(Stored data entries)
━━━━━━━━━━━━━━━━━━━━━━━━━━━━━━

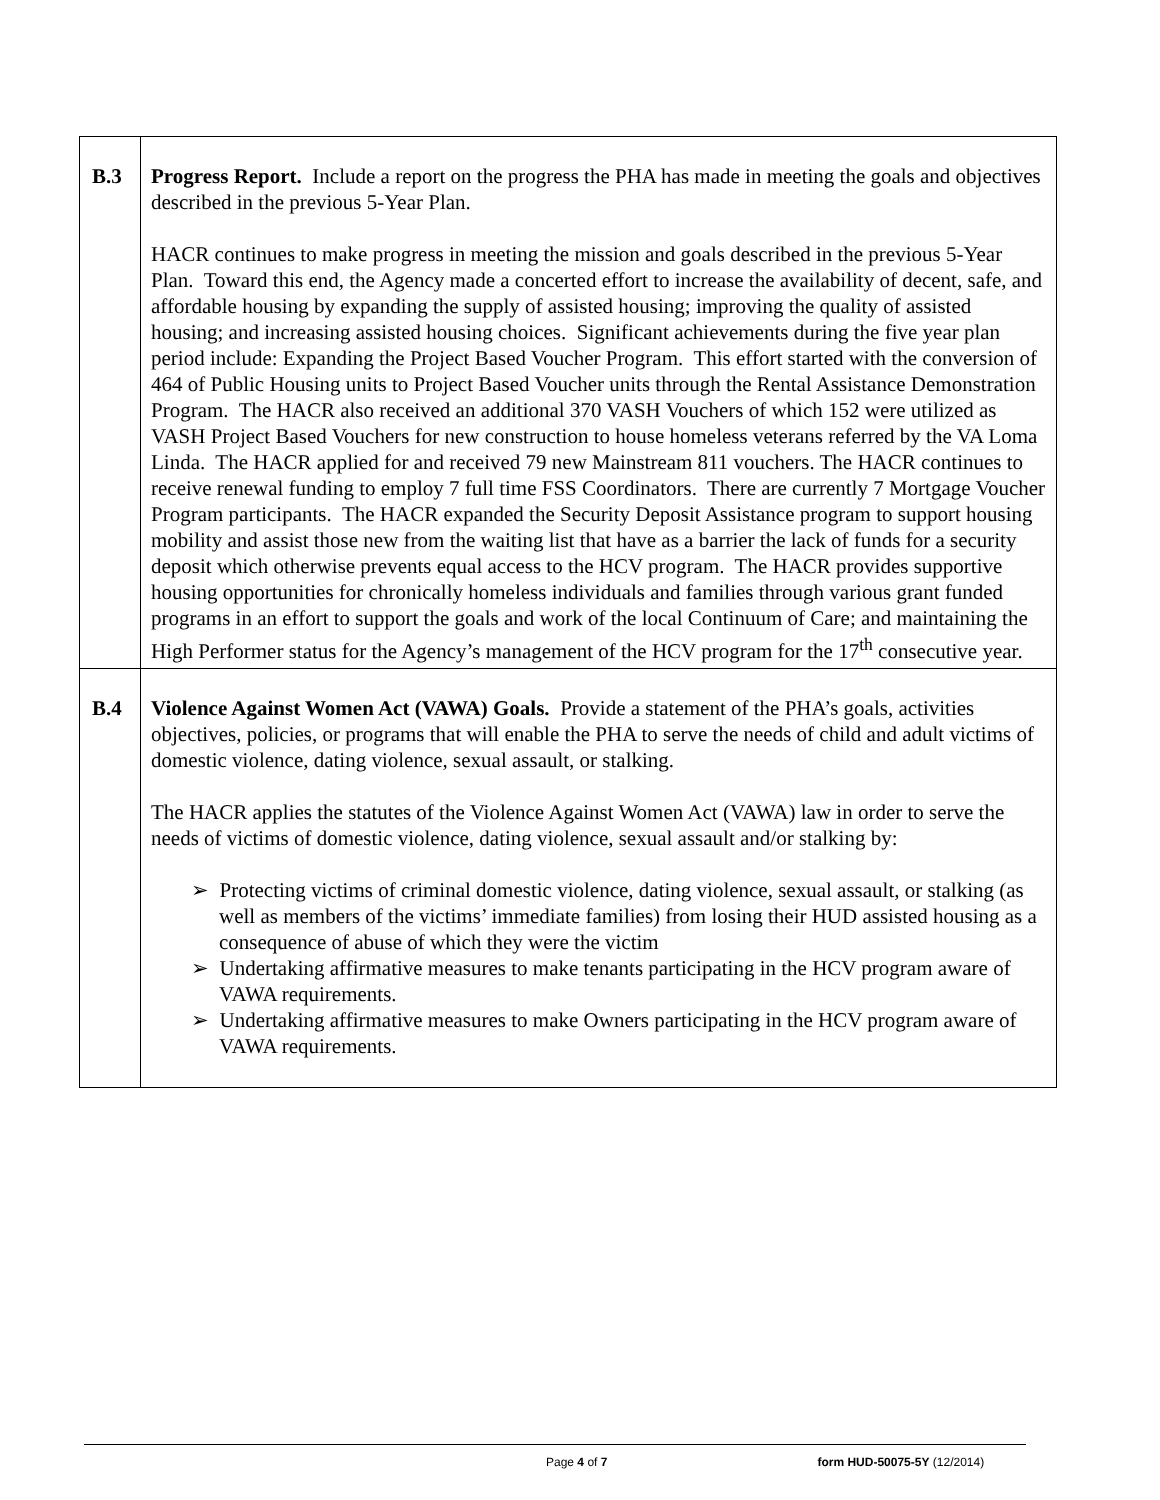| B.3 | Progress Report. Include a report on the progress the PHA has made in meeting the goals and objectives described in the previous 5-Year Plan. HACR continues to make progress in meeting the mission and goals described in the previous 5-Year Plan. Toward this end, the Agency made a concerted effort to increase the availability of decent, safe, and affordable housing by expanding the supply of assisted housing; improving the quality of assisted housing; and increasing assisted housing choices. Significant achievements during the five year plan period include: Expanding the Project Based Voucher Program. This effort started with the conversion of 464 of Public Housing units to Project Based Voucher units through the Rental Assistance Demonstration Program. The HACR also received an additional 370 VASH Vouchers of which 152 were utilized as VASH Project Based Vouchers for new construction to house homeless veterans referred by the VA Loma Linda. The HACR applied for and received 79 new Mainstream 811 vouchers. The HACR continues to receive renewal funding to employ 7 full time FSS Coordinators. There are currently 7 Mortgage Voucher Program participants. The HACR expanded the Security Deposit Assistance program to support housing mobility and assist those new from the waiting list that have as a barrier the lack of funds for a security deposit which otherwise prevents equal access to the HCV program. The HACR provides supportive housing opportunities for chronically homeless individuals and families through various grant funded programs in an effort to support the goals and work of the local Continuum of Care; and maintaining the High Performer status for the Agency’s management of the HCV program for the 17<sup>th</sup> consecutive year. |
| B.4 | Violence Against Women Act (VAWA) Goals. Provide a statement of the PHA’s goals, activities objectives, policies, or programs that will enable the PHA to serve the needs of child and adult victims of domestic violence, dating violence, sexual assault, or stalking. The HACR applies the statutes of the Violence Against Women Act (VAWA) law in order to serve the needs of victims of domestic violence, dating violence, sexual assault and/or stalking by: ➢ Protecting victims of criminal domestic violence, dating violence, sexual assault, or stalking (as well as members of the victims’ immediate families) from losing their HUD assisted housing as a consequence of abuse of which they were the victim ➢ Undertaking affirmative measures to make tenants participating in the HCV program aware of VAWA requirements. ➢ Undertaking affirmative measures to make Owners participating in the HCV program aware of VAWA requirements. |
Page 4 of 7 form HUD-50075-5Y (12/2014)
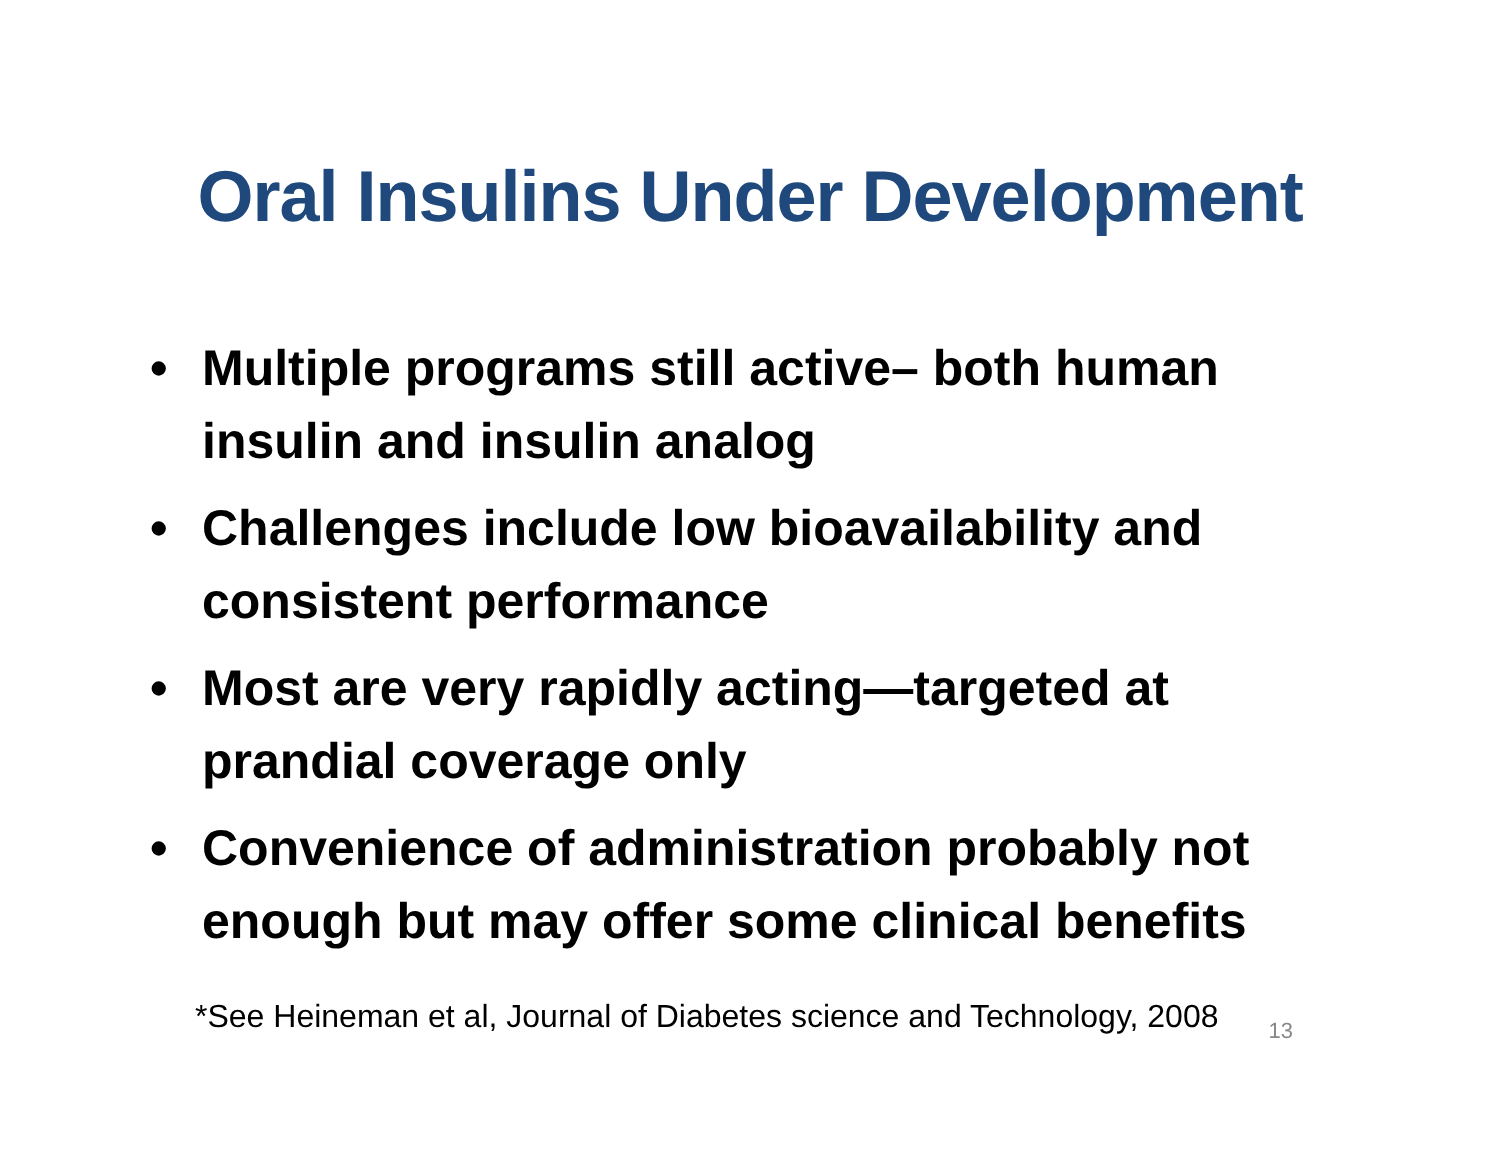Oral Insulins Under Development
• Multiple programs still active– both human insulin and insulin analog
• Challenges include low bioavailability and consistent performance
• Most are very rapidly acting—targeted at prandial coverage only
• Convenience of administration probably not enough but may offer some clinical benefits
*See Heineman et al, Journal of Diabetes science and Technology, 2008
13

━━━━━━━━━━━━━━━━━━━━━━━━━━━━━━

REQUIREMENT → In the answer, include exactly the lines from the line containing "prandial coverage only" through the end of the data, and nothing else.

RESULT OF THE TASK →
• Most are very rapidly acting—targeted at prandial coverage only
• Convenience of administration probably not enough but may offer some clinical benefits
*See Heineman et al, Journal of Diabetes science and Technology, 2008
13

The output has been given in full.